Jeff’s Story: “A Close Call”
The inebriated grandma, Gerline, had come out of nowhere. She’d blown through the turn lane and come straight towards him. With no time to react, he’d hit the brakes and slammed into her. His airbag had deployed as he and Gerline careened across several lanes of traffic, landing them both directly in front of Bojangles — where she’d originally been headed.
Both drivers came out of the “extremely frightening” accident relatively unscathed, physically.
However, as Jeff later told colleagues, “What followed was probably the scariest night of my life, spent trying to grasp the potential of a world where my three young daughters would grow up and go to high school and college and get married, etc., and I wouldn’t be there to see it.”
The next morning, he woke up with a localized headache on the left side of his head. Thinking it was a concussion, a friend urged him to visit urgent care. But a head CT scan, soon followed by an MRI, picked up something else.
“An ER physician with a mediocre-at-best bedside manner informed my wife and me that I had a brain tumor in my frontal left lobe between the size of a golf ball and tennis ball,” said Jeff.
Jeff, along with his wife Andi, also a Duke Law alum, asked around at Duke for a neurosurgeon referral and found Allan Friedman, MD, who, Jeff said, “had the aura of a healer… a neurosurgeon to the stars.”
Following surgery to remove the entire mass, what Jeff described as “a sizable chunk” of the emotional center of his brain, he was diagnosed with a grade-2 oligodendroglioma, a low-grade finger-like tumor. His was caught early enough to be benign. If this type of tumor were to become a fast-growing grade-3, it would be considered cancerous.
Jeff ruled his accident a “a miracle,” with Gerline, the woman who struck his car, an unlikely hero. If not for the accident, he may not have discovered he had a brain tumor until it was too late. These kinds of tumors are notorious for forming and growing slowly years before any symptoms are felt; in this way, evading detection.

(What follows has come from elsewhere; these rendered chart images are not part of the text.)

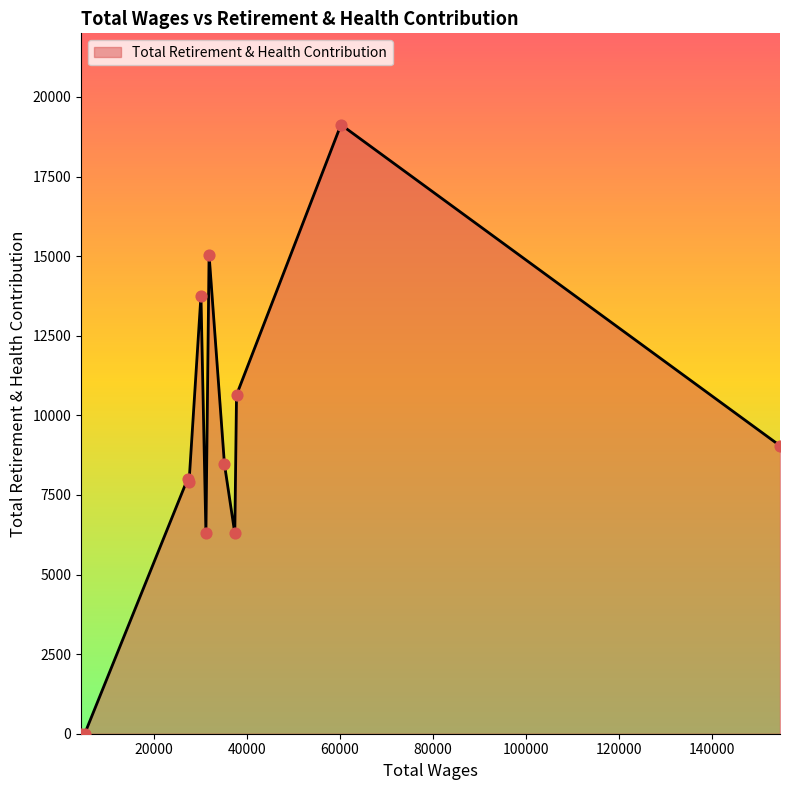

What is the maximum value shown in the chart?

19128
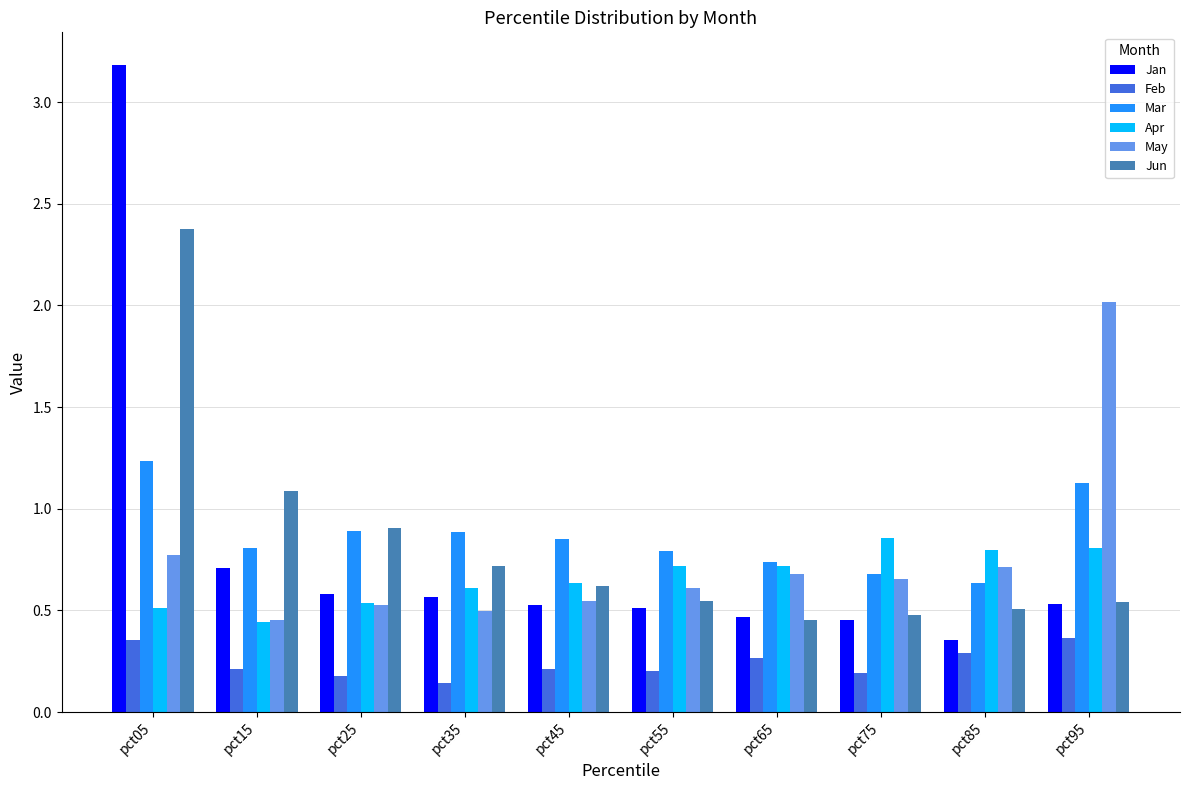

Which series has the widest spread of values?

Jan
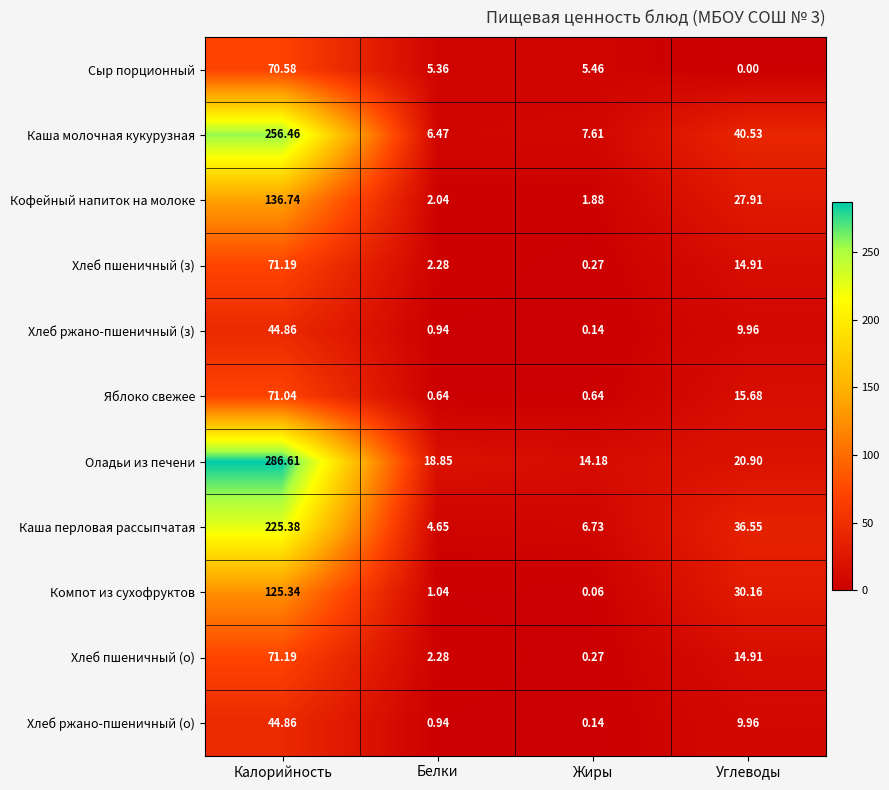

At which category is the sum across all series the highest?

Калорийность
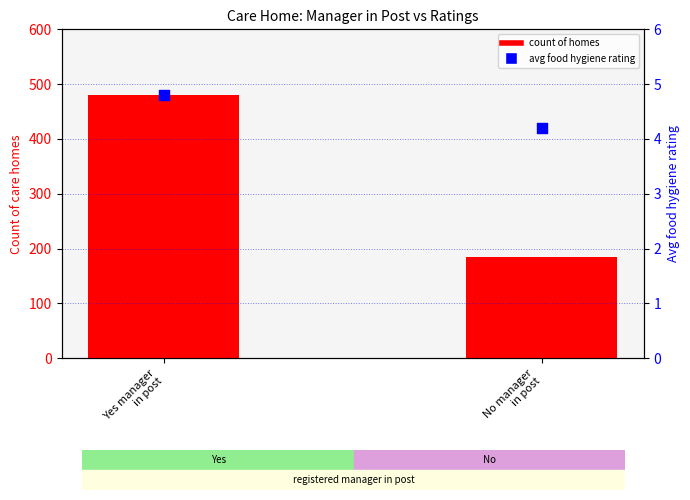

What are all the series names shown in the legend?

Count of homes, Avg food hygiene rating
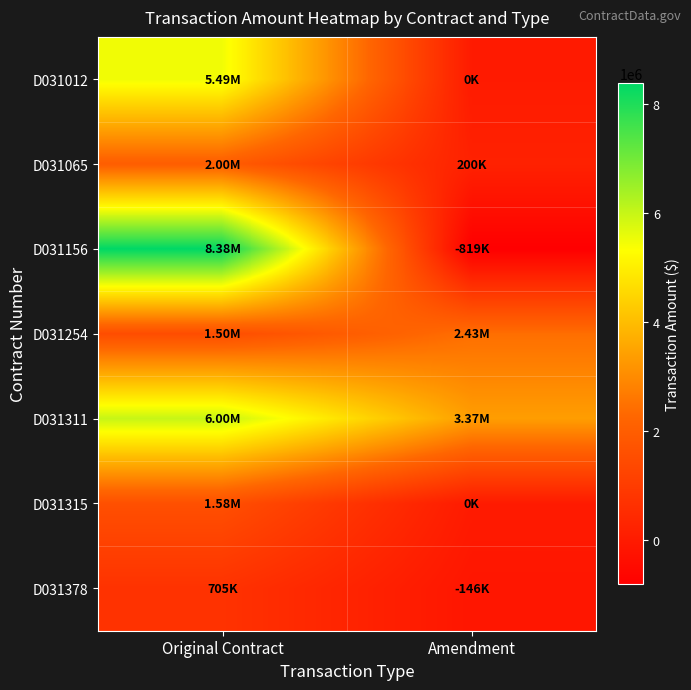

Which label corresponds to the smallest value in the chart?

Amendment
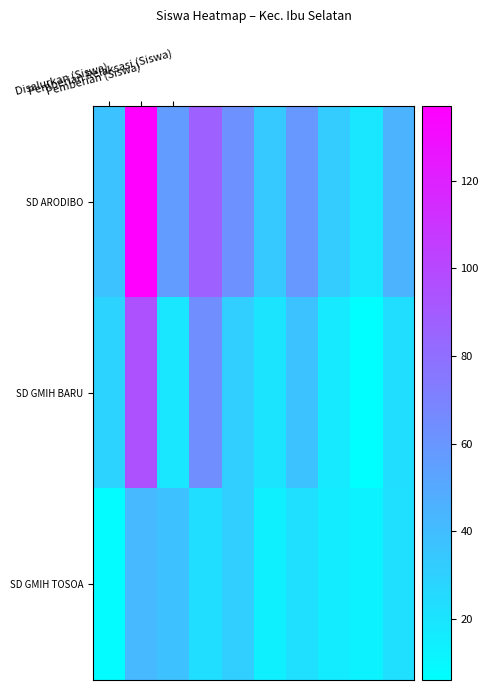

At how many categories does at least one series exceed 34?

7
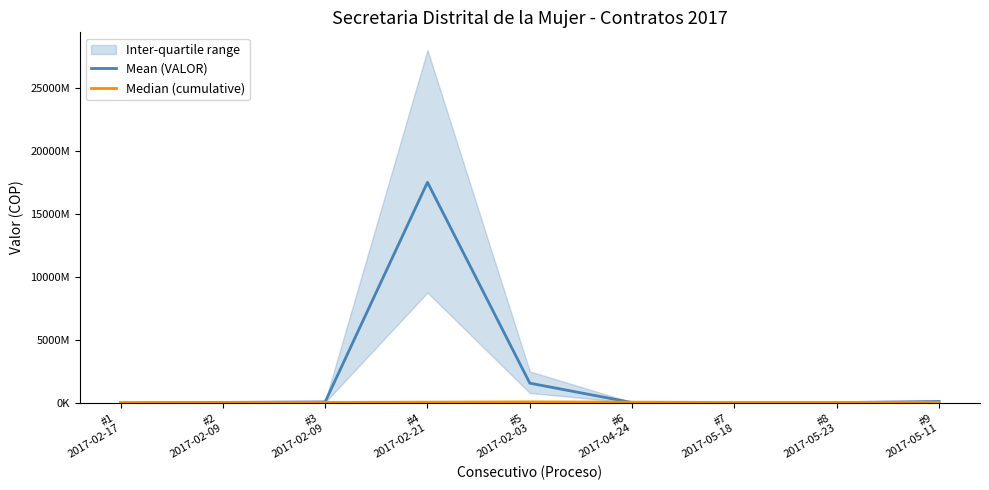

How many times do Median (cumulative) and Mean (VALOR) cross each other?

2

For the past 10 years, Jeff has performed a rollicking story-song he wrote about his tumor experience. The over-nine-minute song, as funny a song as it can be considering the subject matter, begins at the scene of the accident.
The catchy refrain, repeated a few times throughout goes: “Gerline, thank you for a case of the munchies, and thank you for the voices in your head, that told you to go to Bojangles and use a coupon and buy some chicken. If not for you, well, I might just be dead.”
The song ends with the reveal that, for Gerline, the accident was also life-changing. She gets the mental health help she needs and they both learn how “The Lord moves in mysterious ways.” [Listen to “Gerline” as sung and performed by Jeff, on guitar]
Eleven years since diagnosis and roughly 40 clear MRI’s later, Jeff’s brain shows no evidence of disease. He’s had his “ups and downs” dealing with the mental deficits that can result from brain surgery, but he’s feeling good and is happy to be enjoying time with his family. Like many parents during the pandemic, he’s been busy the last few months helping his three daughters get through online schooling.